(Earlier this week, I posted a review of Metal Gear Solid V in which I avoided spoilers. Here, I’ll discuss the story and it’s surprises in far more depth. This post will contain significant spoilers for the game, and is recommended only for people who are aware of its secrets)
Metal Gear Solid V’s story is a complete mess of disparate plotlines. Series director Hideo Kojima was likely well-aware that this would be his final Metal Gear title, so he engaged with every major idea he could. The power of language, English as a symbol of assimilation, the formation of private military forces, the origin of the Les Enfants Terrible project (the one that birthed Solid and Liquid Snake), early Metal Gears, the dilemma of what to do with child soldiers, the futility of revenge; all are focuses of Metal Gear Solid V: The Phantom Pain, yet rarely do they cross over into anything coherent.

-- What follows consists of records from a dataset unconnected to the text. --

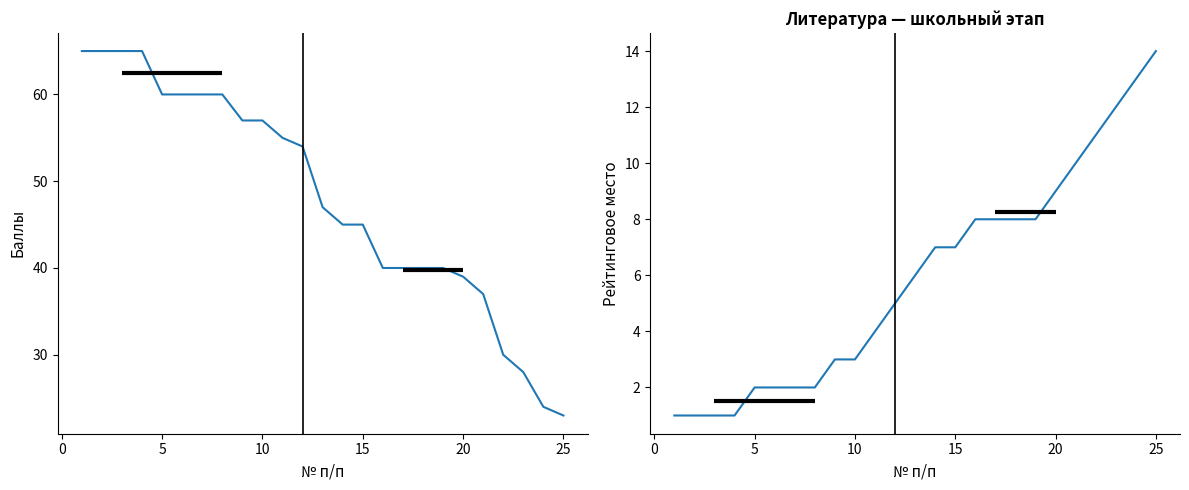

At how many categories does at least one series exceed 27?

23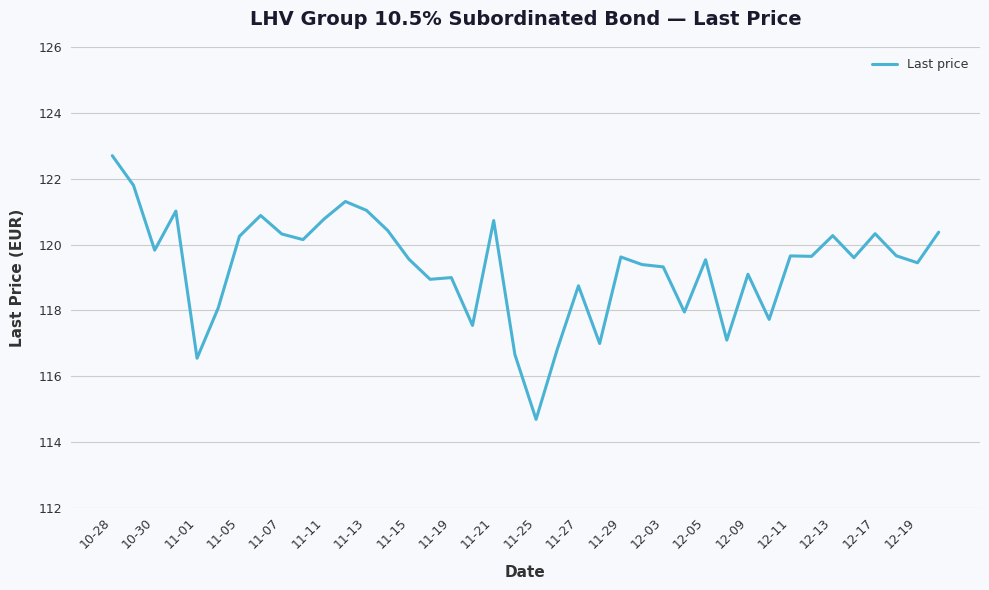

What is the smallest value displayed?

114.7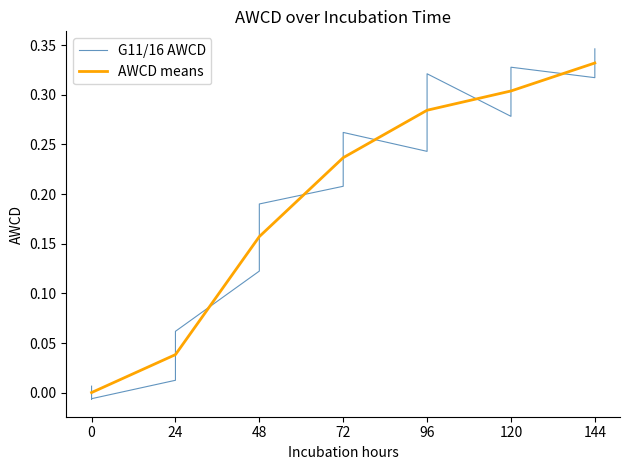

True or false: AWCD means has a value of 0.1 at 72.

False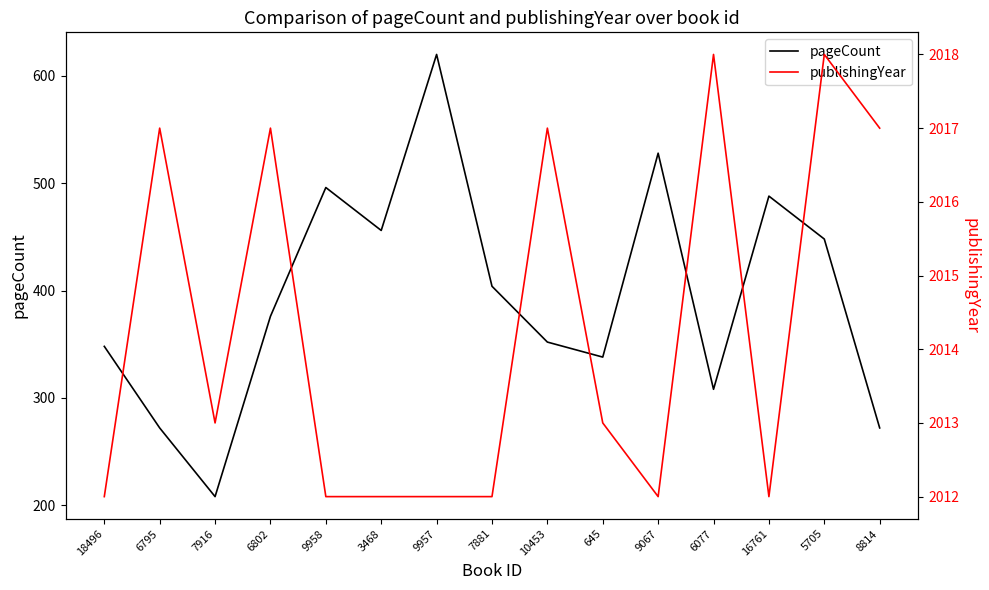

The value of pageCount at 645 is 509. True or false?

False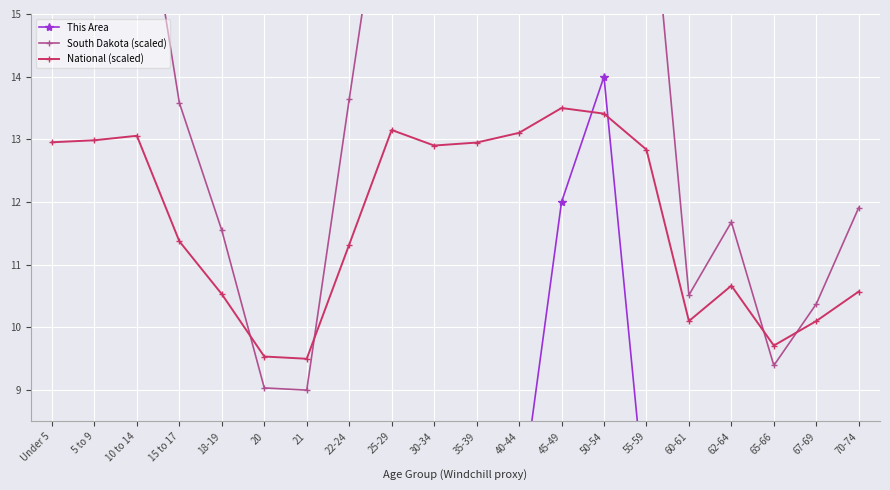

Which category has the highest value in the This Area series?

50-54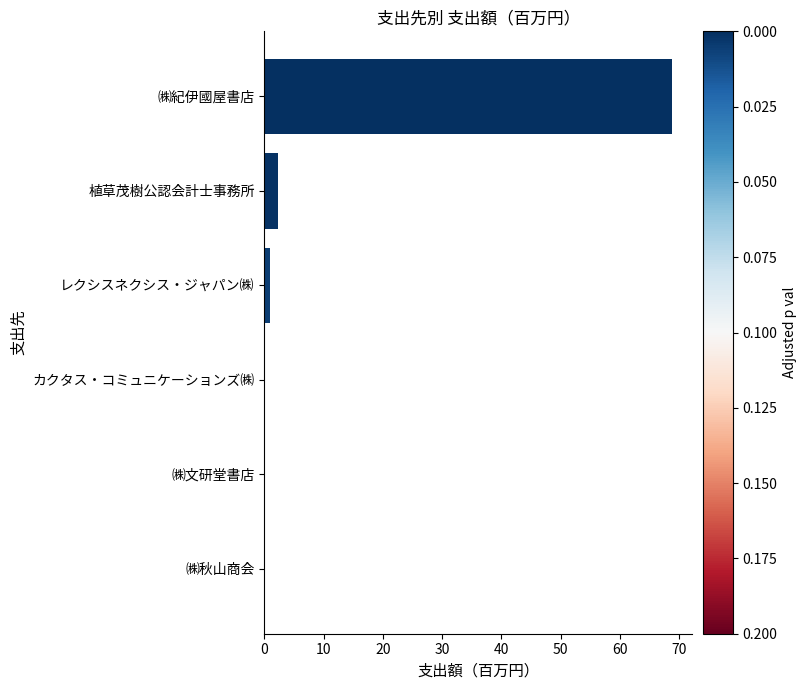

Is it true that the value at ㈱紀伊國屋書店 is 27.0?

False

Cassette tapes try to make sense of how selling remote-triggered nuclear warheads to foreign nations has anything to do with a planned attack on cultural assimilation via a plague of English-language attacking lung parasites, but try as the writers might, they never truly make the ideas come together into a cohesive plan. Nor does Skullface’s existence have anything to do with child soldier Eli, or how he’s a clone of player character Big Boss (or IS he?…more on that below), or the psychokinetic Third Child, or the reanimated fiery corpse of Metal Gear Solid 3 antagonist Volgin, or the ridiculous twist ending.